The derivation goes as follows:
- A signal $f$ can be decomposed into a sum of impulse functions (aka the sifting property): $f(t) = \int f(\tau)\delta(t - \tau)d\tau$
- By way of linearity, the linear operator $L$ applied to signal $f$ is defined as $L\{f(t)\} = L\{\int f(\tau)\delta(t - \tau)d\tau\} = \int f(\tau)L\{\delta(t - \tau)\}d\tau$
- Define the impulse response $h$ as $h(t) = L\{\delta(t)\}$
- Substitute h into step 2, and out comes the definition of convolution: $L\{f(t)\} = \int f(\tau)h(t - \tau)d\tau = (f \circledast h)(t)$
From past experience, I know there exist impulse responses (aka kernels) whose range contains an arbitrary number of elements (e.g. a gaussian).

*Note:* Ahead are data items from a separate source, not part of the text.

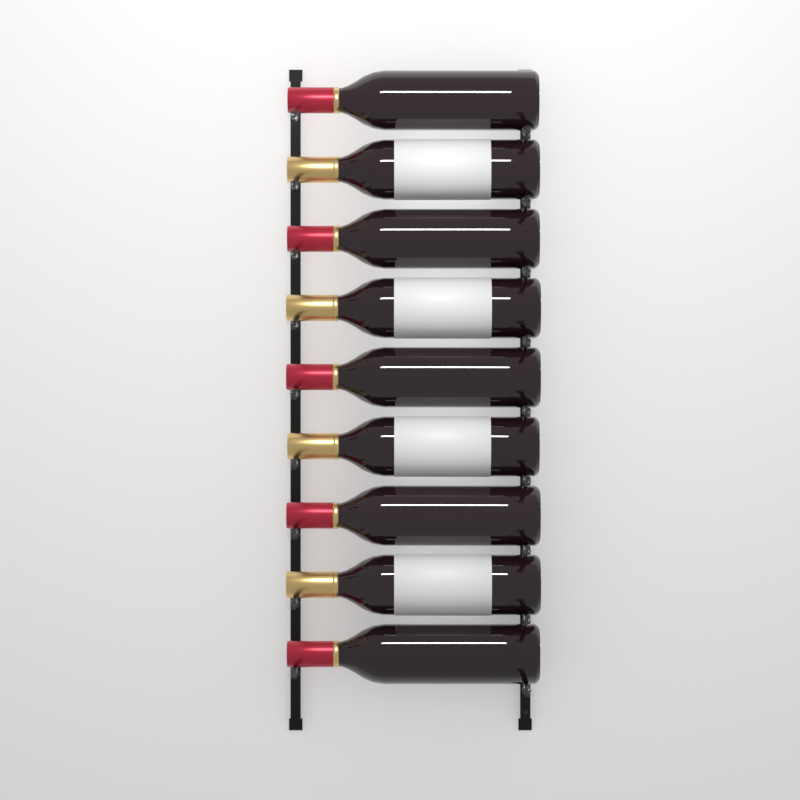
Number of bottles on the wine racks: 9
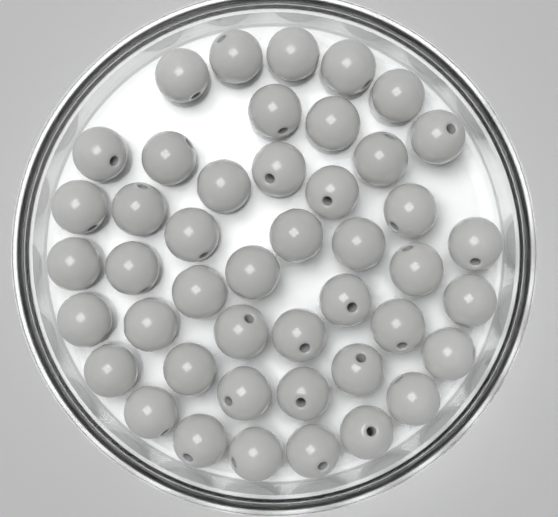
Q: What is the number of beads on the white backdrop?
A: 45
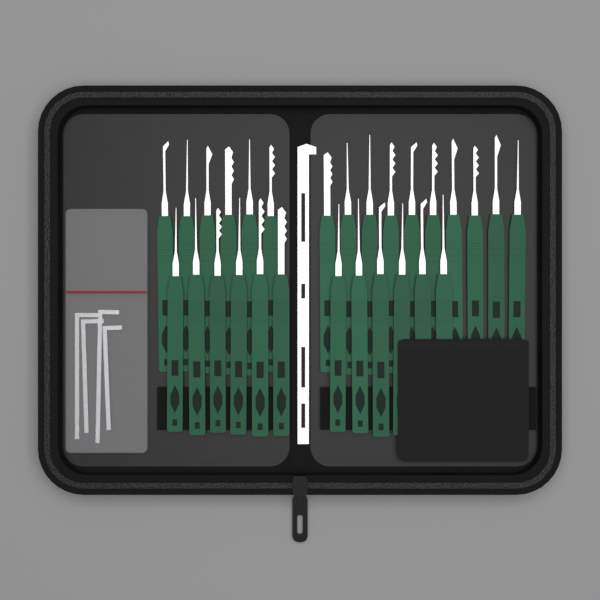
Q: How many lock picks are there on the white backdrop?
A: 28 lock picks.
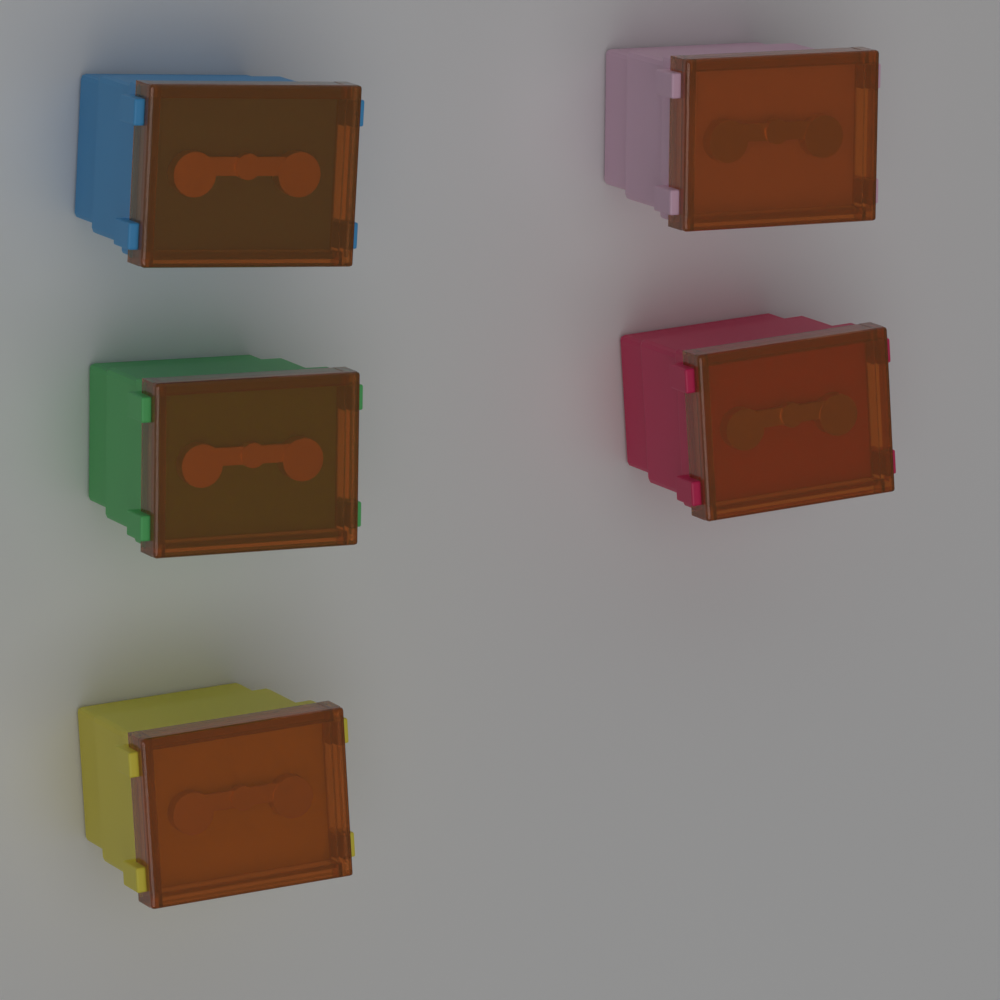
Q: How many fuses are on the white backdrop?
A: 5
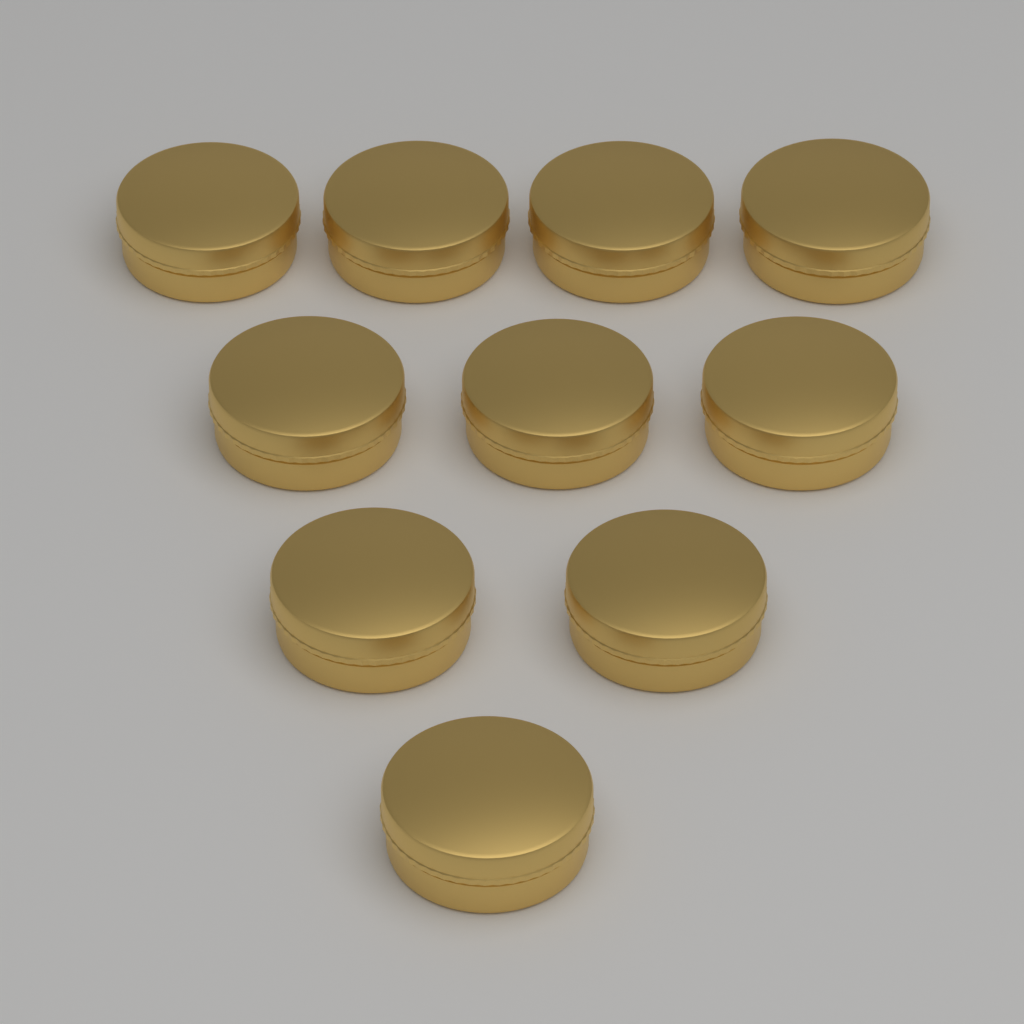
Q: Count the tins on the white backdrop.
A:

I can't reconcile this fact with the definition of $h$ via the dirac function. How is it possible that $h(n) \neq h(m)$ s.t. $m \neq 0$, $n \neq 0$, $m \neq n$? Since $h(t) = L\{\delta(t)\}$, wouldn't $h(m) = L\{\delta(m)\} = L\{0\}$ and $h(n) = L\{\delta(n)\} = L\{0\}$. Thus, both $h(m)$ and $h(n)$ are equal to $L\{0\}$? Based on how impulse functions have been defined, it seems to me like an impulse function should only ever be able to map to at most two unique values: $h(t=0)$ and $h(t\neq0)$
Summarizing the answer from the comments..
My mistake was thinking that $L\{\delta(t)\}$ meant:
in other words, perform function application of the direct to obtain a scalar, and then use that scalar to perform functional application of the linear system.
In reality, what is actually meant is that $L$ is linear map from one infinite-dimensional vector to another infinite-dimensional vector, and $t$ picks out a coordinate from the resulting vector that $L$ mapped to.